→ **WORK REQUIRED**: What should you transcribe? Every line from the top of the records below through the line with "e der Deutschen", exactly, and no pictures.

→ **DATA SHOWN**:
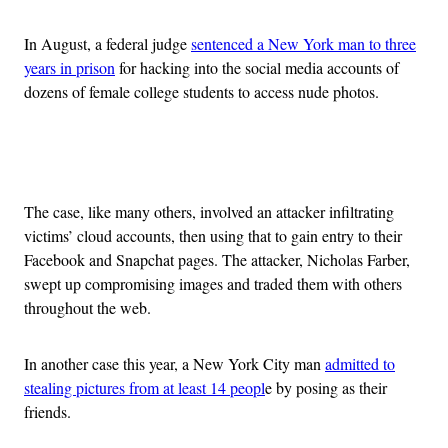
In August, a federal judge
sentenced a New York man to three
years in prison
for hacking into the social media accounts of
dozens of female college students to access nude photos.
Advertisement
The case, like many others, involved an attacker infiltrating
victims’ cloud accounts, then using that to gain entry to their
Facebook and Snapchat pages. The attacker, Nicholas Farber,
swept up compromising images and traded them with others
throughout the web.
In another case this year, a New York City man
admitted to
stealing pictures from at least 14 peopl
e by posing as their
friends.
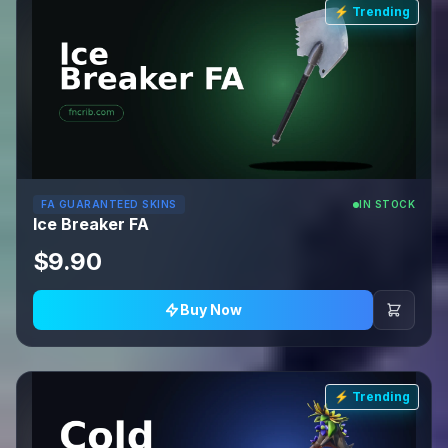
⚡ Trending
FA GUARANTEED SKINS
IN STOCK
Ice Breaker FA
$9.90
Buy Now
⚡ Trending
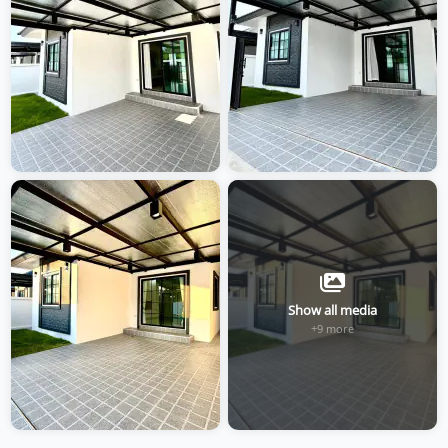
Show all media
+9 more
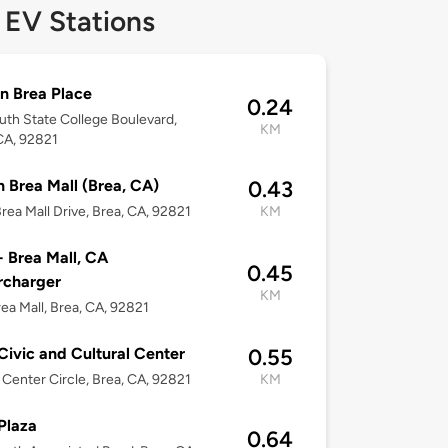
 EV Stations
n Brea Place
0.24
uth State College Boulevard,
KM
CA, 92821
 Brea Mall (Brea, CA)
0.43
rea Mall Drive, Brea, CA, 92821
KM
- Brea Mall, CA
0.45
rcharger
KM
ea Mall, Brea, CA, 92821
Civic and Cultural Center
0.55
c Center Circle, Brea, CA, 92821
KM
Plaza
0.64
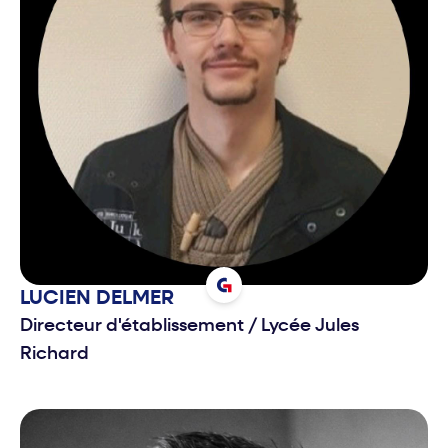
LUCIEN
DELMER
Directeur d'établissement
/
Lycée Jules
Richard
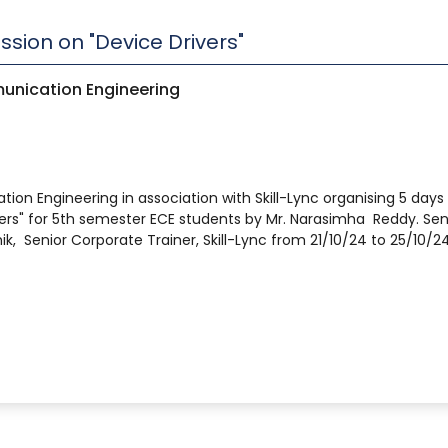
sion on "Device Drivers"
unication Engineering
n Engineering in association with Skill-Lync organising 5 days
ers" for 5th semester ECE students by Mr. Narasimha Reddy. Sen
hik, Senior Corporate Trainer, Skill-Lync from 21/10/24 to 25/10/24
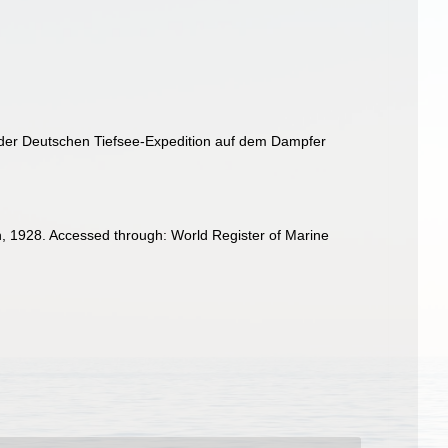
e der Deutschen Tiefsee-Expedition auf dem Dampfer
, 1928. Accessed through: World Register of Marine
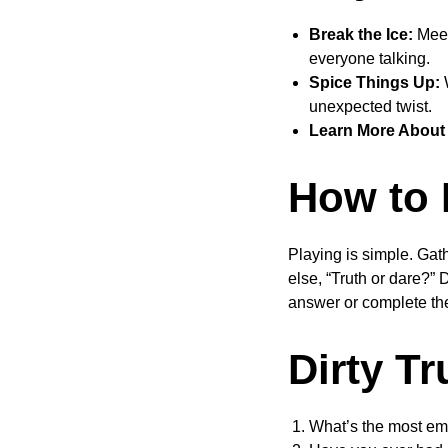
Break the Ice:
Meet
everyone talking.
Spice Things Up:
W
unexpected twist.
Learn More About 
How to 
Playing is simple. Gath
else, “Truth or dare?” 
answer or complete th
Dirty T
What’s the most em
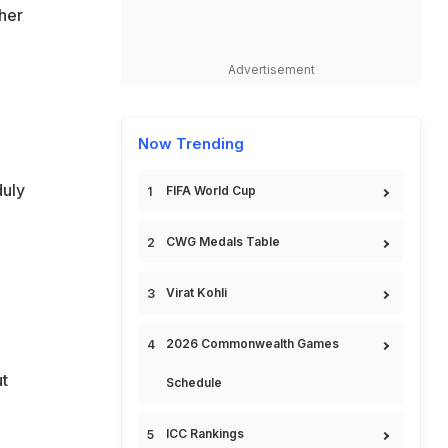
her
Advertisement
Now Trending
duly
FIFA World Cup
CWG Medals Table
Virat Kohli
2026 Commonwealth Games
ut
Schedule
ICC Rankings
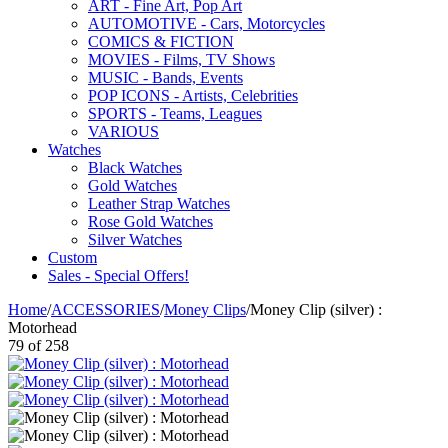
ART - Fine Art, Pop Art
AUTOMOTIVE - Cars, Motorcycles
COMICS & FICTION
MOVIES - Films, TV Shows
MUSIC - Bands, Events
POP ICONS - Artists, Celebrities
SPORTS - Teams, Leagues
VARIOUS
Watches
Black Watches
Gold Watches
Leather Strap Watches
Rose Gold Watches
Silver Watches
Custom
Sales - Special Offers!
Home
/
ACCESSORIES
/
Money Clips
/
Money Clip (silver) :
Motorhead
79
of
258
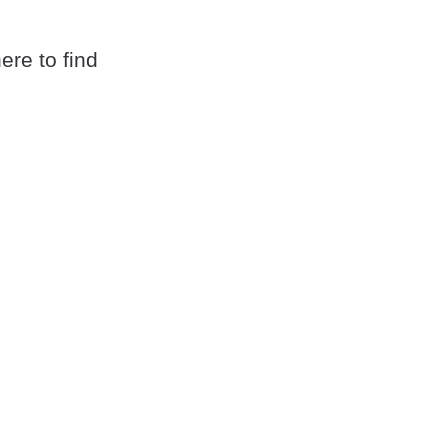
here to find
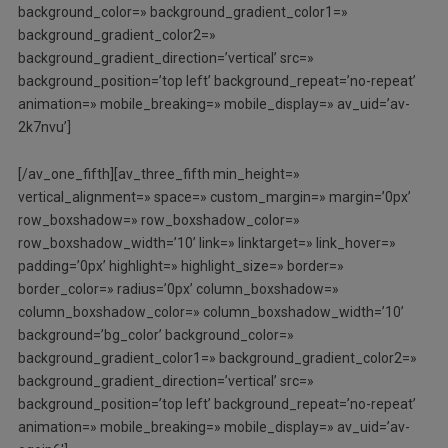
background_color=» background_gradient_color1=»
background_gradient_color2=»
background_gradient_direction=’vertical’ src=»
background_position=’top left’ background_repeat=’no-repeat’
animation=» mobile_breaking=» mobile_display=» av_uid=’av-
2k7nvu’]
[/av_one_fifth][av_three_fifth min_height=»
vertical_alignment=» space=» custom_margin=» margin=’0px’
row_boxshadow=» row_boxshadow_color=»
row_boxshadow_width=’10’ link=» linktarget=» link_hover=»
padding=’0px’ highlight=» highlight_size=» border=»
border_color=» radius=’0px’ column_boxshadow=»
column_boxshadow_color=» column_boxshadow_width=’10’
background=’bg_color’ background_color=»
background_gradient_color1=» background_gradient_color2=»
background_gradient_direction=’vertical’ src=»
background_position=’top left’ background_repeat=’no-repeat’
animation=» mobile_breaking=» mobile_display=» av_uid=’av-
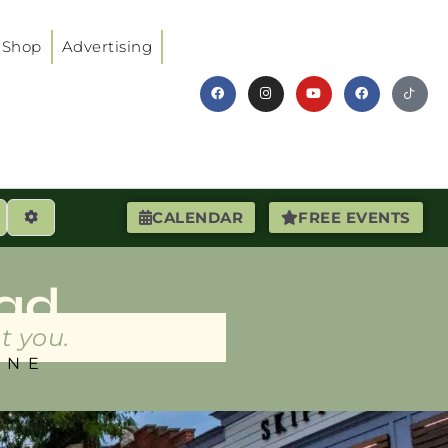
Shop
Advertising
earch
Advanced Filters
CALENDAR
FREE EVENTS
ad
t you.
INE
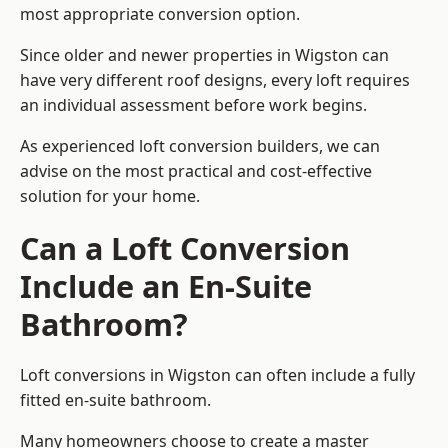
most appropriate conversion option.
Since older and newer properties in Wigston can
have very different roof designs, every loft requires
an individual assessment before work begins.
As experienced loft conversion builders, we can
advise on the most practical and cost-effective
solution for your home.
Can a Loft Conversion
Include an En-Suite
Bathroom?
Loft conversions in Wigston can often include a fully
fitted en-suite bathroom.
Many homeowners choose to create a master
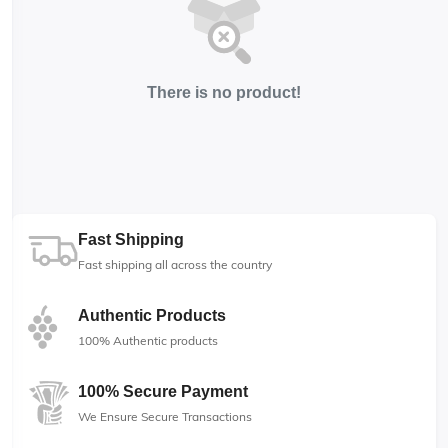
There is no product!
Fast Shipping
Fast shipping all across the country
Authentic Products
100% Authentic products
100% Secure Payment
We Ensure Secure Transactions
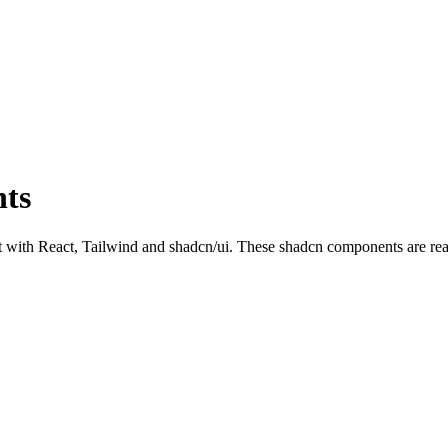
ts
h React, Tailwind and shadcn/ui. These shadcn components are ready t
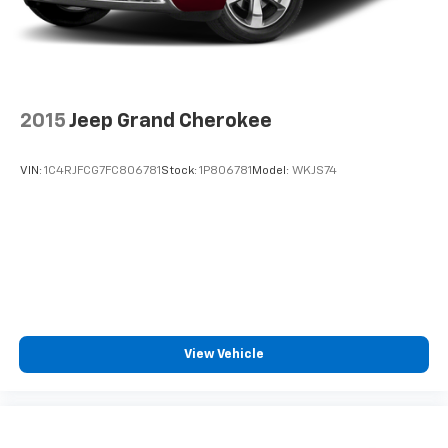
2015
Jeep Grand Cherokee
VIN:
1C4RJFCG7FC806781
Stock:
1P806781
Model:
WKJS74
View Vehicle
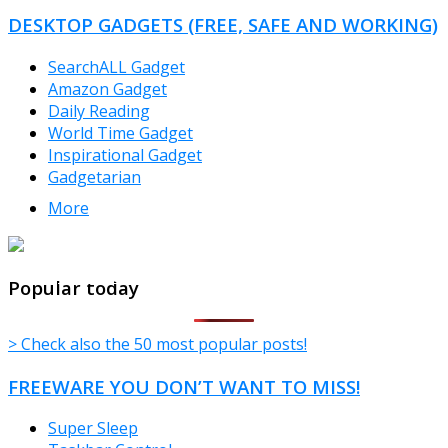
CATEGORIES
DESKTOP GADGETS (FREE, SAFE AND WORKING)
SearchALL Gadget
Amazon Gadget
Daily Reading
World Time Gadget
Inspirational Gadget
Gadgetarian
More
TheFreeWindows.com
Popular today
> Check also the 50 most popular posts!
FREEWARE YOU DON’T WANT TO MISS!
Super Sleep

→ **RESPONSE AREA**:
In August, a federal judge
sentenced a New York man to three
years in prison
for hacking into the social media accounts of
dozens of female college students to access nude photos.
Advertisement
The case, like many others, involved an attacker infiltrating
victims’ cloud accounts, then using that to gain entry to their
Facebook and Snapchat pages. The attacker, Nicholas Farber,
swept up compromising images and traded them with others
throughout the web.
In another case this year, a New York City man
admitted to
stealing pictures from at least 14 peopl
e by posing as their
friends.
⚡ Trending
FA GUARANTEED SKINS
IN STOCK
Ice Breaker FA
$9.90
Buy Now
⚡ Trending
Show all media
+9 more
 EV Stations
n Brea Place
0.24
uth State College Boulevard,
KM
CA, 92821
 Brea Mall (Brea, CA)
0.43
rea Mall Drive, Brea, CA, 92821
KM
- Brea Mall, CA
0.45
rcharger
KM
ea Mall, Brea, CA, 92821
Civic and Cultural Center
0.55
c Center Circle, Brea, CA, 92821
KM
Plaza
0.64
LUCIEN
DELMER
Directeur d'établissement
/
Lycée Jules
Richard
sion on "Device Drivers"
unication Engineering
n Engineering in association with Skill-Lync organising 5 days
ers" for 5th semester ECE students by Mr. Narasimha Reddy. Sen
hik, Senior Corporate Trainer, Skill-Lync from 21/10/24 to 25/10/24
e der Deutschen Tiefsee-Expedition auf dem Dampfer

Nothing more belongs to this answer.